Single national curriculum to end social, economic disparities
Taj Nabi Khan
Islamabad: Over the years, the class-based education system and multi-layered curriculum has widened polarization and created more social and economic disparities among different strata of the society leading to lack of tolerance and acceptability towards each other — those belonging to or graduating from somewhat ‘different systems of education’.
Nelson Mandela said, “Education is the most powerful weapon which you can use to change the world.” And it is this weapon that socially and economically empowers citizens and nations locally and globally to compete with the modern world in terms of economy and technology.
But, unfortunately, the contrasting worldviews amongst the students and graduates from different streams of education has often seen to become a bone of contention in practical life. Thus the class-based education system has become more ‘a dividing force than binding one’.
Therefore, a unified system of education having Single National Curriculum (SNC) is of vital importance for social cohesion, national integration and nation building.
The same curriculum, which has been approved and announced for all enrolled students from grade I to V in all three layers of education systems: elite private schools, pubic school and religious seminaries would make the students able to live more in harmony with other citizens as adult graduates due to greater level of commonalities and shared background.
Curriculum consists of almost everything that helps in promoting the learners abilities in terms of intellectual, spiritual, moral, aesthetic, emotional, social and physical development. It also includes co-curricular and extracurricular activities with approaches to teaching, learning, and assessment etc.
The curriculum also takes into account aims, objectives, scope, learning outcomes, and sequence of contents, learning activities, method of delivery in the classroom, evaluation and assessment techniques etc.
The new education policy of the incumbent government based on Single National Curriculum (SNC) could help in putting an end to the education apartheid in the country.
The reforms in the existing system of education as per the international standards in consultation with the education experts after taking the relevant stakeholders on board are expected to equip students with the required knowledge, skills, vision, and disposition to face the global challenges.
Former Chairman Pakistan Madrassah Education Board, Dr. Aamir Tuaseem has said that as far as national cohesion is concerned, the same curriculum for all kinds of education system in the country is of great significance.
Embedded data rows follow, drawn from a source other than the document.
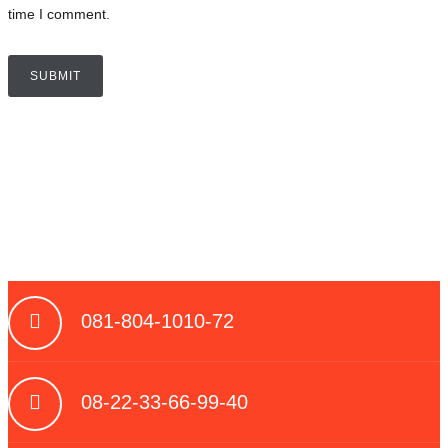
time I comment.
081-804-1010-72
08-22-33-66-99-40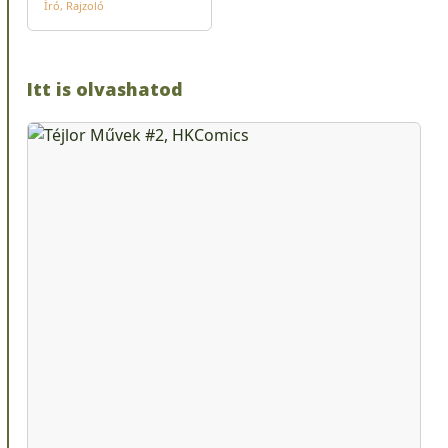
Író
Rajzoló
Itt is olvashatod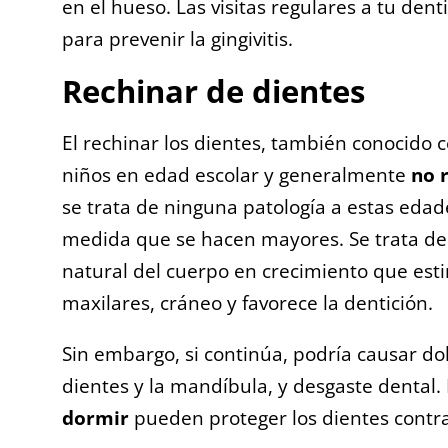
en el hueso. Las visitas regulares a tu den
para prevenir la gingivitis.
Rechinar de dientes
El rechinar los dientes, también conocido
niños en edad escolar y generalmente
no 
se trata de ninguna patología a estas eda
medida que se hacen mayores. Se trata de 
natural del cuerpo en crecimiento que esti
maxilares, cráneo y favorece la dentición.
Sin embargo, si continúa, podría causar do
dientes y la mandíbula, y desgaste dental.
dormir
pueden proteger los dientes contra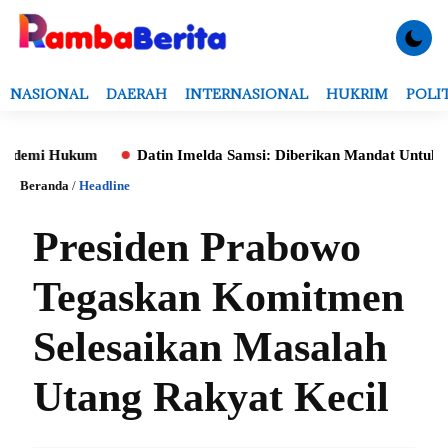
NASIONAL
DAERAH
INTERNASIONAL
HUKRIM
POLI
mi Hukum
Datin Imelda Samsi: Diberikan Mandat Untuk Monito
Beranda
/
Headline
Presiden Prabowo
Tegaskan Komitmen
Selesaikan Masalah
Utang Rakyat Kecil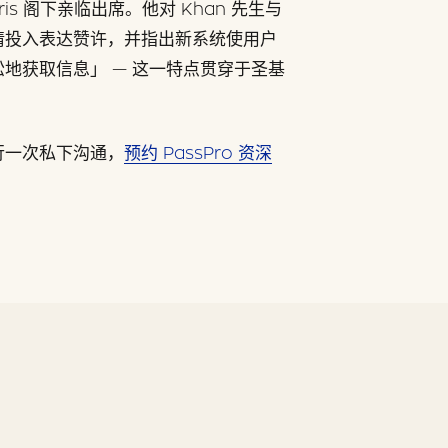
ris 阁下亲临出席。他对 Khan 先生与
情投入表达赞许，并指出新系统使用户
地获取信息」 — 这一特点贯穿于圣基
行一次私下沟通，
预约 PassPro 资深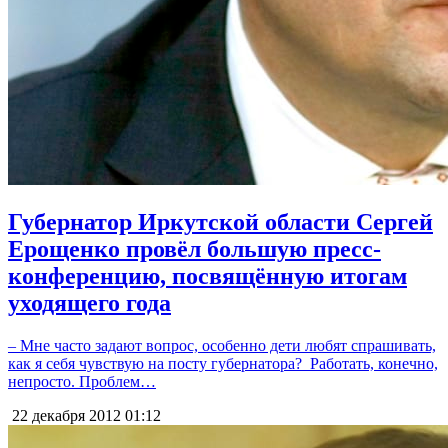
Губернатор Иркутской области Сергей
Ерощенко провёл большую пресс-
конференцию, посвящённую итогам
уходящего года
– Мне часто задают вопрос, особенно дети любят спрашивать,
как я себя чувствую на посту губернатора? Работать, конечно,
непросто. Проблем…
22 декабря 2012
01:12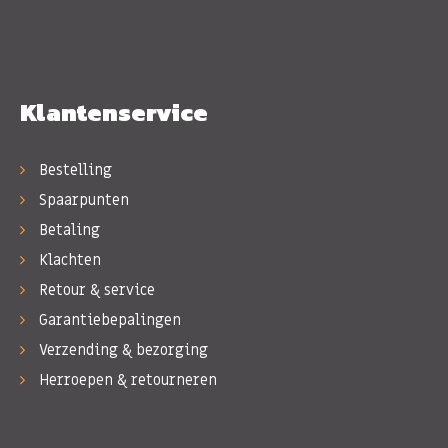
Klantenservice
Bestelling
Spaarpunten
Betaling
Klachten
Retour & service
Garantiebepalingen
Verzending & bezorging
Herroepen & retourneren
He said, “The curriculum would bring the unprivileged and ignored segments of the society into main stream of education by putting an end to their deprivations in terms of offering them equal opportunities in life.”
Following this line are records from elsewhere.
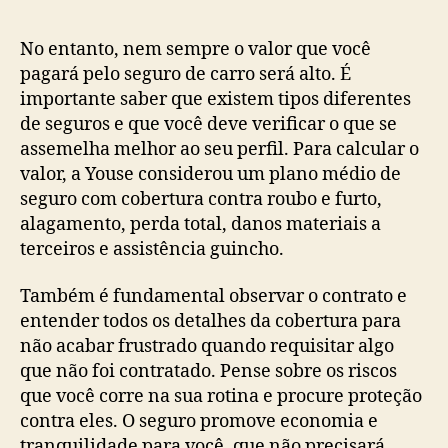
post
publicação
No entanto, nem sempre o valor que você
pagará pelo seguro de carro será alto. É
importante saber que existem tipos diferentes
de seguros e que você deve verificar o que se
assemelha melhor ao seu perfil. Para calcular o
valor, a Youse considerou um plano médio de
seguro com cobertura contra roubo e furto,
alagamento, perda total, danos materiais a
terceiros e assistência guincho.
Também é fundamental observar o contrato e
entender todos os detalhes da cobertura para
não acabar frustrado quando requisitar algo
que não foi contratado. Pense sobre os riscos
que você corre na sua rotina e procure proteção
contra eles. O seguro promove economia e
tranquilidade para você, que não precisará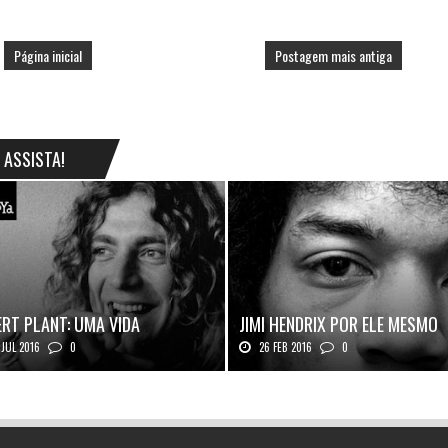
Página inicial
Postagem mais antiga
ASSISTA!
RT PLANT: UMA VIDA
JIMI HENDRIX POR ELE MESMO
JUL 2016
0
26 FEB 2016
0
 Plant, o vocalista do Led Zeppeli...
Texto histórico expõe a mente do mestr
The methodology of teaching should also be enhanced for imparting quality education to students, he added.
The facility of SNC would provide a level-playing field to all students.
The same courses of study at primary level are expected to bring the same learning outcomes with the vision to transform the younger generation to a unified nation.
According to the book of national curriculum framework, Pakistan, the one system of education for all in terms of curriculum, medium of instruction and common platform of assessment has taken all the key considerations such as ideological, academic, socio-cultural, psychological, technological, philosophical, historical and economic concerns to achieve the national vision and goals. Shaukat Ali, an Islamabad-based educationist and PhD scholar while talking to the agency has said, “The dream of a single national curriculum is a pressing need for a large community of the country. It is not less than giving voice to unvoiced people.”
From day first, the government has started working on education policy framework with four key reforms: putting all the out-of-school children in schools as required by Article 25 A-of the Constitution; eliminating apartheid in education by introducing a uniform curriculum; enhancing the quality of education; and emphasizing technical and vocational education, he added. The educationist said that a large number of the subalterns were being streamlined and given a chance to compete in the society.
He said that it was really a positive step to own the less privileged students. “There might be several weaknesses but the shortcomings must not be made a hurdle in the unification of the society academically”, he added.